Here are some bare-bones details for those coming fresh into the Hindi remake. Dr Kabir Singh (Kapoor), an orthopaedic surgeon, has blood on his hands. And nothing on his conscience. We soon realize that he is a roaring, raving drunk. He makes no distinction in other things he abuses: they could be chemical, or people, especially those who love him, and more especially, the young woman who adores him. If there was a walking, talking example of a fully dislikeable human with self-destruction as a goal, that would be, yes, our hero.
The list is long, and as the film slides into a flashback of when the protagonist was a senior student in a medical college where his exemplary academic record is held up at the same time as he faces down his ‘anger management issues’, the film threatens to become a endless paean to Kabir’s behavior.
His pursuit of Preeti (Advani) shows us even more violent, aggressive behaviour. But their coming together feels real, feels like two young people hot for each other doing something about it. There’s a credible physicality to their relationship which immediately lifts it above the bloodless, anodyne coupling that Bollywood usually manages to come up with. In these portions, both Kabir and Preeti display equal passion, which is a good thing, because everywhere else, that dynamic is skewed.
The director has said that he has made some changes in the Hindi version. I couldn’t spot too many, but the one I remember from the Telugu version is quite striking: a conversation between Arjun and his best pal about a third young man ‘objectfying women’. Which is rich, given that that’s all they—Arjun and his male pals– seem to do, but it’s also something that leads you into thinking about sexism and sexist behaviour in a nuanced way: can you amplify centuries of graven-in-stone sexist, misogynist behaviour by showing a character who is living breathing example of those qualities? Showing such a character change can be a marker for change, too.
And the setting is important too—the rules that govern public display of toxic masculinity, and what it is like to be a man– change if it’s a relatively provincial setting like in the original movie, or the Delhi-Mumbai ones of the Hindi version. Nothing about the latter rings true, though we keep getting the name of the two cities as reference.
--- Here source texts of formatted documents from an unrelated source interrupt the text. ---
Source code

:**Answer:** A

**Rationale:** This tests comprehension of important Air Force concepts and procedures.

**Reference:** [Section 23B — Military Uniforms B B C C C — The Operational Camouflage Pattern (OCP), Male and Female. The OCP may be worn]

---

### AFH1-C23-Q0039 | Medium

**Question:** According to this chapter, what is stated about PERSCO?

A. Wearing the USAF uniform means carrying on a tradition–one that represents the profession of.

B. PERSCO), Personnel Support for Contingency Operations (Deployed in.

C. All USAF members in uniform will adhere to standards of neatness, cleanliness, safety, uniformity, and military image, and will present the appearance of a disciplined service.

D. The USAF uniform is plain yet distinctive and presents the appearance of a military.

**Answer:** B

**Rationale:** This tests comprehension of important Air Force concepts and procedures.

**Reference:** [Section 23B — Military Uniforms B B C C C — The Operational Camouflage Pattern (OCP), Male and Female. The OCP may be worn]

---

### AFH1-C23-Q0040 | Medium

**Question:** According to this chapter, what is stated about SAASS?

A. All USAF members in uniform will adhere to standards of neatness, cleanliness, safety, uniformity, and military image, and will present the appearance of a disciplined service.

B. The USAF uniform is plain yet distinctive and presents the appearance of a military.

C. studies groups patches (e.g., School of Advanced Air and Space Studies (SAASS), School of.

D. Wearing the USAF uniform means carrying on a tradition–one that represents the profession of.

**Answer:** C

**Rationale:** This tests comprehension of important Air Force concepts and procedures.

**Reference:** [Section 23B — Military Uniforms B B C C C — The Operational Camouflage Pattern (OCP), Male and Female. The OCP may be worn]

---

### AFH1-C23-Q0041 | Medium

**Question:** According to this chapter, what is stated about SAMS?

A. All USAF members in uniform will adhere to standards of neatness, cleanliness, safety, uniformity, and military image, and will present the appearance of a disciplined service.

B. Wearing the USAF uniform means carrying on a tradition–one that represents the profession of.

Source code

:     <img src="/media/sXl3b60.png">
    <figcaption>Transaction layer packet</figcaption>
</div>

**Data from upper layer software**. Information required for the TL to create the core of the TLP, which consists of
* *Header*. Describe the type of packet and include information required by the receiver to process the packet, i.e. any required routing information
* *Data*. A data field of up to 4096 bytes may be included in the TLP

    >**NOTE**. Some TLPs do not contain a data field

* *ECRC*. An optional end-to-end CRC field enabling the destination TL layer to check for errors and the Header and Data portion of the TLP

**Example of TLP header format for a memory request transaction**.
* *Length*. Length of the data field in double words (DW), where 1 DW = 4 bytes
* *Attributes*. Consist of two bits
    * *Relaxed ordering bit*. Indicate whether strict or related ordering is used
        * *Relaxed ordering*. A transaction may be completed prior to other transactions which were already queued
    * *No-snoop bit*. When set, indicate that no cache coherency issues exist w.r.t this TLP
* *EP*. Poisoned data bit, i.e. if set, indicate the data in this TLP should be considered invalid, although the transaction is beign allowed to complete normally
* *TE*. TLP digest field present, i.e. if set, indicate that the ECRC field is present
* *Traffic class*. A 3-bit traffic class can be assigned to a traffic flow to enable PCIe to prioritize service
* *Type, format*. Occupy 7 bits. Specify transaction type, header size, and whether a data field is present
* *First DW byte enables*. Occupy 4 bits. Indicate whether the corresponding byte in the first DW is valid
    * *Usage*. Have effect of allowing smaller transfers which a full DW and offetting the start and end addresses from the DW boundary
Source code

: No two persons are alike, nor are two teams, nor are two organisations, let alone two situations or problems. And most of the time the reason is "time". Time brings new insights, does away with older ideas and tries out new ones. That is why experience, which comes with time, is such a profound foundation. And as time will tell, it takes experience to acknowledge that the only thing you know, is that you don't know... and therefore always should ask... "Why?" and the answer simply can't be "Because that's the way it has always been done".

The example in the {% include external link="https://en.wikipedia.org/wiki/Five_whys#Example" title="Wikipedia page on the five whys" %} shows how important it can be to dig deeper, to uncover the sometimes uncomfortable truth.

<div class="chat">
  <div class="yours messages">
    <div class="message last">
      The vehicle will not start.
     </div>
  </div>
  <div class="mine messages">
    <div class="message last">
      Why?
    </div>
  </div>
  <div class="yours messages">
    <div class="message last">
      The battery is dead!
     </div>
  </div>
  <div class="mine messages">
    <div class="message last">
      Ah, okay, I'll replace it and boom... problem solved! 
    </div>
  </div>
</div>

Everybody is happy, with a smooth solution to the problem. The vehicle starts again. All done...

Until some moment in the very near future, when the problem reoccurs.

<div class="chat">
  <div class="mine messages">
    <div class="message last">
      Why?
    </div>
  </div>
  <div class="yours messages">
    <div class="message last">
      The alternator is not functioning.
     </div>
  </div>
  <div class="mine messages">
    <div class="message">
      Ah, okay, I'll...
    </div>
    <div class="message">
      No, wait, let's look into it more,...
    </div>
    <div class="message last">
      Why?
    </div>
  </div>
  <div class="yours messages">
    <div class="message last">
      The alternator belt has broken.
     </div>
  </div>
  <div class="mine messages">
Deverakonda’s undeniable charisma helps his Arjun get past rank bad behavior, but finally he gets to a point where he has to dial back. There’s a redemptive arc, and we are given that as a take-away, and the possibility of a turning-over-a-new-life, which is a great way to end a film.
Kapoor takes the movie and tries to run with it. But he has been a hero at the centre-stage for too long; his responses are too practiced, too familiar. He feels too old for this role, and his dissolution never feels as sharply realized as the one he managed so superbly in Udta Punjab – AGENCY.